Being the father of a pre-teen girl is immensely confusing and incredibly frustrating. I have limitless, unconditional love for my girl; yet I'm petrified of the world she's growing up in. What she sees and what she experiences today -- and how those images and experiences affect her -- scares me to death. It makes my job as a father much more difficult.
It wasn't that long ago that I vehemently condemned Miley Cyrus for her lewd and promiscuous behavior during her infamous MTV Video Awards performance and the equally bizarre "Wrecking Ball" video. And now I'm faced with Nicki Minaj's latest single cover, which is a rear view of the singer squatting in a thong and sports bra. Needless to say, as a father, I'm not impressed.
I happily read the criticism that Chuck Creekmur, the owner of AllHipHop.com, levied against Minaj for presenting herself in this manner. "I was just disappointed," he wrote. "As a man, I can appreciate the virtues of your perfect posterior. The dad guy is not a happy camper, particularly now that his lil' girl is transitioning into a young lady."
"Amen, brother!" I yelled to myself.
Then I read about Nicki's response. She posted the most recent Sports Illustrated swimsuit cover that featured three supermodels in similar attire and positions on Instagram with the note: "Angelic. Acceptable. LOL."
Then she posted her cover picture again with the note "Unacceptable."
When I first saw Nicki's photo, I was appalled at the standard she was setting for my pre-teen girl, who seems to think that barely-there shorts and tank tops that reveal as much of her maturing body as legally permitted is the requisite uniform for her generation. Nicki's statement made me rethink my position, however.
Minaj is right. I saw that Sports Illustrated cover and didn't think twice about. I saw her cover photo and was indignant.
It's Not The Job of Pop Stars To Be Role Models
What struck me is that I've been approaching the issue of roles models -- and how I'm attempting to educate my daughter -- all wrong. Cyrus and Minaj have the right to present themselves in this manner if they believe it represents who they are as women.
My job is not to condemn them as poor role models for my daughter but to teach my little girl that women have the right to choose how they represent themselves. It's not the job of pop stars to be role models to my kids. That's my job.
While I'm disappointed that many young celebrities feel the need to show themselves off in this manner, instead of condemning them, we dads should use them as a lesson about the choices women have and how those choices affect them. Instead of calling young female celebrities names for prancing around naked in public, we should focus on our own daughters and instill in them a confidence that allows them to see themselves as more than sex objects. Removing the need or desire to exploit themselves will not be done by criticizing those women who do.
Our girls have choices; the world is their oyster. Let's not teach them to hate other women for their choices. If we do, they'll learn to hate themselves when/if they find themselves in a situation where their bodies are, voluntarily or otherwise, being objectified.
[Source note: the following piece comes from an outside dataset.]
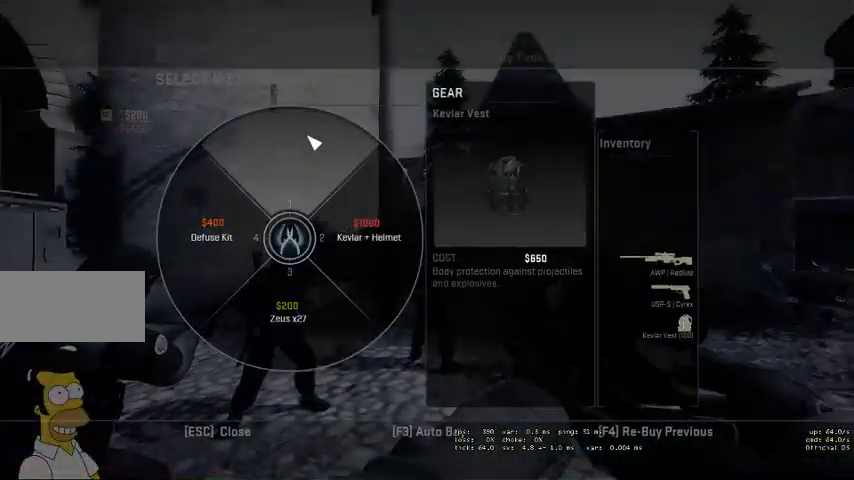
{"keys": [], "mouse": [], "events": []}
Rather, let's lead them to make the right choices.
As the primary male figure in the lives of our daughters, we dads have an equal (if not more important) role to that of moms when it comes to building their self-esteem and the confidence they'll need to reject the pressures exerted by men or other women to be objectified. As men, we must be their role models.
Of course this conversation should be had with our young boys as well, but that's the subject of another post.
What are your thoughts? Are critics like Chuck Creekmur focusing on the wrong person when calling out Nicki Minaj?